Study questions
1. In the forum thread about describing anthro anatomy, which word does Leo McDowd say to use for an anthro's mouth instead of "muzzle"?
2. From the forum thread about describing anthro anatomy, quote the stretch from "Should I say" through "for some verity.".
START Text excerpt
# Describing Anthro Anatomy



## hup2thepenguin (Jul 1, 2015)

I'm wondering about a few terms I see thrown around furry fiction.

Should I say "hands" or "paws" when referring to characters' forelimbs? Because they have typical humanoid hands, but with paw-like features, like pads and claws. Most of the published furry books say "paws," and I'm inclined to go with that. What about animals who don't naturally have paws, like hooved animals?

Also, does muzzle refer to the entire snout area, or can it also refer to the mouth? Like can you say "He opened his muzzle to take a bite," or would it be better to say mouth?


----------



## PrincessParrot (Jul 2, 2015)

If they look more like hands, I'd think it'd be okay to use paws and hands interchangeably. If there isn't anything that resembles a hand, then I'd steer clear of using hand and stick to paw or hoof. If the appendage looks more like a hand, I'd use hand as the first time it comes into the writing and then start changing it up between paw and hand for some verity.

"He opened his muzzle to take a bite" sounds super weird to me, since muzzle refers to the whole face/nose area. I'd use mouth if you're describing something limited to a mouth only function because the nose doesn't do much when you eat.

Do whatever feels comfortable to you when you write, but there's my two cents.


----------



## Leo McDowd (Jul 2, 2015)

When it comes to describing an anthro's "mouth," use the word "maw," *NOT* "muzzle."

As far as describing an anthro's forelimbs, that's totally up to you. It's how you envision your character's anatomy.
END Text excerpt
START Data section
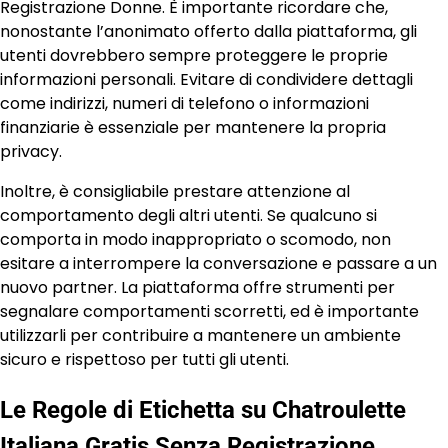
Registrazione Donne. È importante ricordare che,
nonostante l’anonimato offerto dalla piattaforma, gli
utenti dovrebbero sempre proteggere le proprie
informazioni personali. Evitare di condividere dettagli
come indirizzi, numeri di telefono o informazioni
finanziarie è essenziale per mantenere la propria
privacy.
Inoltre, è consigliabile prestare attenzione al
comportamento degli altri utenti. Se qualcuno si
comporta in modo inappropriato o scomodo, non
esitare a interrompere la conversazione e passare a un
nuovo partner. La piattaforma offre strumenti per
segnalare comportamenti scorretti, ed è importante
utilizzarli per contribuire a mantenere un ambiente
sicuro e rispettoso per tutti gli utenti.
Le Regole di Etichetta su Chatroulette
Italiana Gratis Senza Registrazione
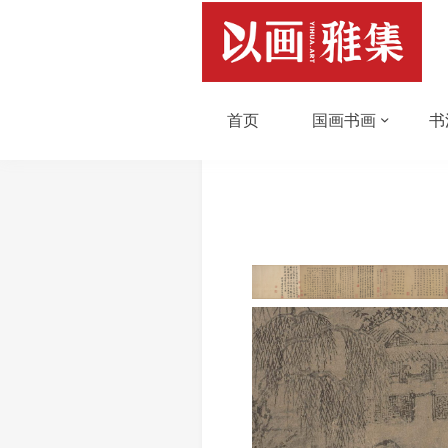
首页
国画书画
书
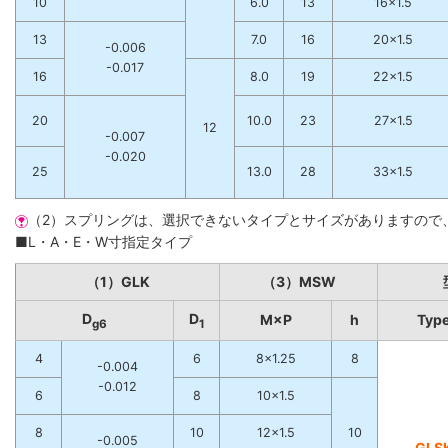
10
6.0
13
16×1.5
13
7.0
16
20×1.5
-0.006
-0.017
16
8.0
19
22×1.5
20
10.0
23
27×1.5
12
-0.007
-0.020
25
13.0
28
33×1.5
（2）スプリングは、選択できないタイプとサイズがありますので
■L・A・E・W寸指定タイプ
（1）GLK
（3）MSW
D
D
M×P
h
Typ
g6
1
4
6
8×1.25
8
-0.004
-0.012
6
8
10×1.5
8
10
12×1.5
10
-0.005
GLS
END Data section
START Data section
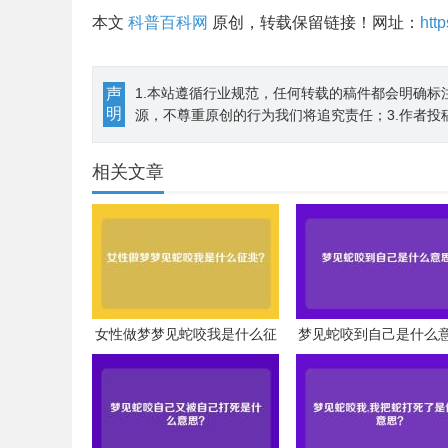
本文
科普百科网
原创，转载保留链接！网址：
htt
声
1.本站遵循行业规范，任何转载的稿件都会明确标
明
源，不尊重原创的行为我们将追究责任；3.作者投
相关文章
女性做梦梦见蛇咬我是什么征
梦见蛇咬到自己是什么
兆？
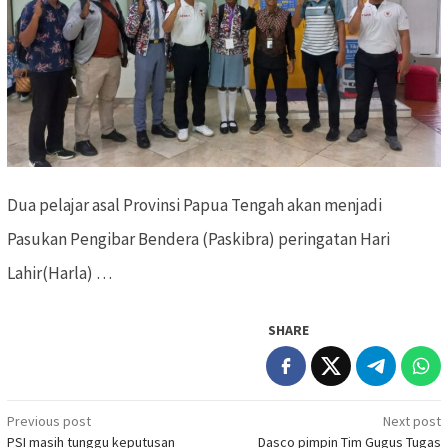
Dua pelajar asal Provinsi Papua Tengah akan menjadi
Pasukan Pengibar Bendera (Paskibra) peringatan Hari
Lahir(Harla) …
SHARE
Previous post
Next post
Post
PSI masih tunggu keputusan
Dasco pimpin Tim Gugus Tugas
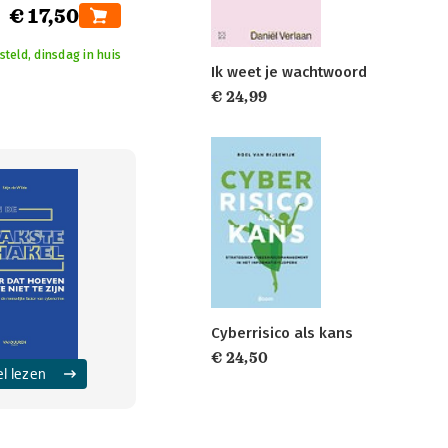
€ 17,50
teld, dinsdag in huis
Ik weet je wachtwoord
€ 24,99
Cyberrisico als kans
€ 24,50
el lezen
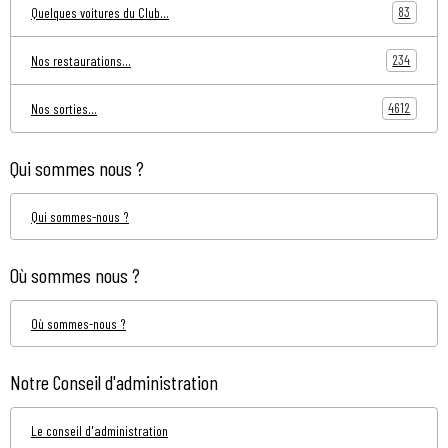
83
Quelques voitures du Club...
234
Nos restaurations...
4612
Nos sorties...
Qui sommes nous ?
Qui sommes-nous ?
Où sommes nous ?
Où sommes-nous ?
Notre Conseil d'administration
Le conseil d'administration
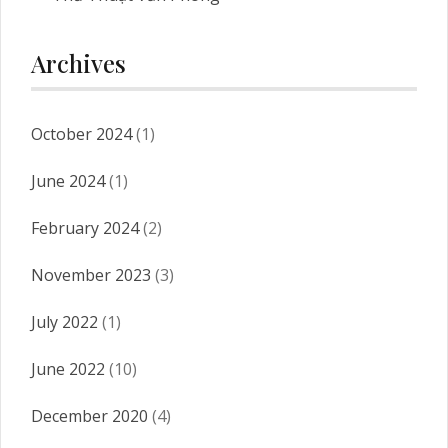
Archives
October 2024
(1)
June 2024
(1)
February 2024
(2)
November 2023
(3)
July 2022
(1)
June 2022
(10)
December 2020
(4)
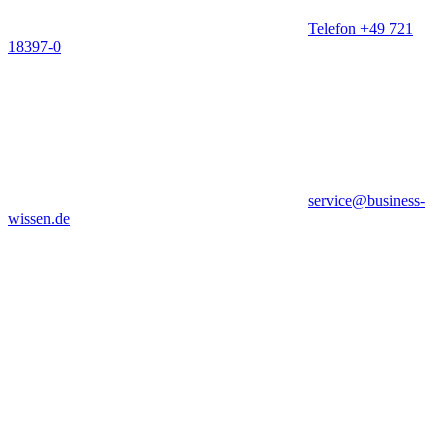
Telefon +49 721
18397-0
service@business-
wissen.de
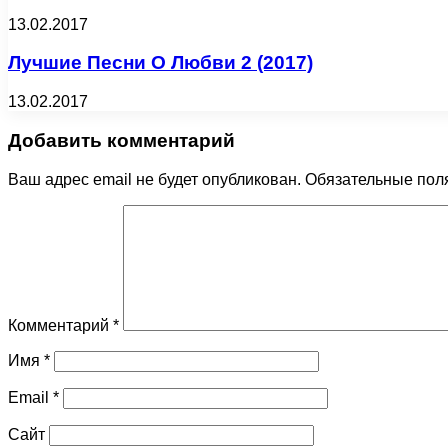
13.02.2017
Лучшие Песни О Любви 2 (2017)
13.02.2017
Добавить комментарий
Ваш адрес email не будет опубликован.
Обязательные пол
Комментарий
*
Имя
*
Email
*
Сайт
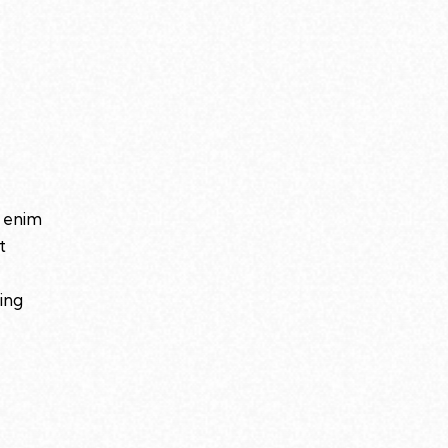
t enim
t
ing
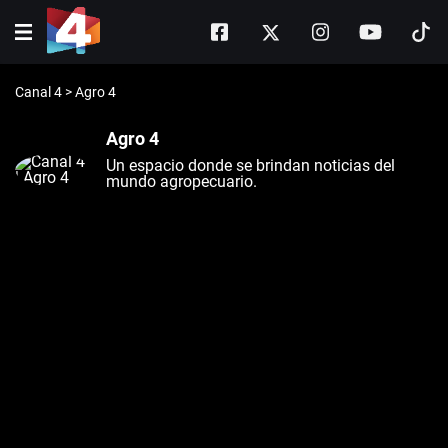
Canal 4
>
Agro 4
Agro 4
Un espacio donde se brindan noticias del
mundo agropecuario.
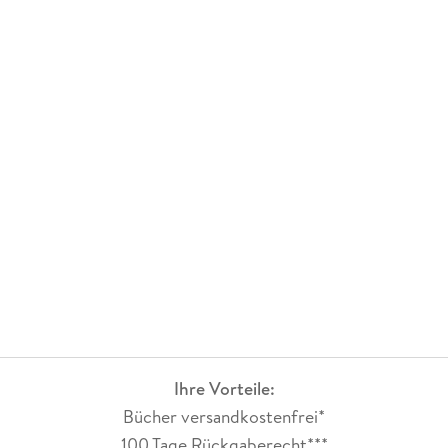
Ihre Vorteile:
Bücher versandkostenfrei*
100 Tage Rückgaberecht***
END Data section
Set of answers
1. "Maw."

2.
Should I say "hands" or "paws" when referring to characters' forelimbs? Because they have typical humanoid hands, but with paw-like features, like pads and claws. Most of the published furry books say "paws," and I'm inclined to go with that. What about animals who don't naturally have paws, like hooved animals?

Also, does muzzle refer to the entire snout area, or can it also refer to the mouth? Like can you say "He opened his muzzle to take a bite," or would it be better to say mouth?


----------



## PrincessParrot (Jul 2, 2015)

If they look more like hands, I'd think it'd be okay to use paws and hands interchangeably. If there isn't anything that resembles a hand, then I'd steer clear of using hand and stick to paw or hoof. If the appendage looks more like a hand, I'd use hand as the first time it comes into the writing and then start changing it up between paw and hand for some verity.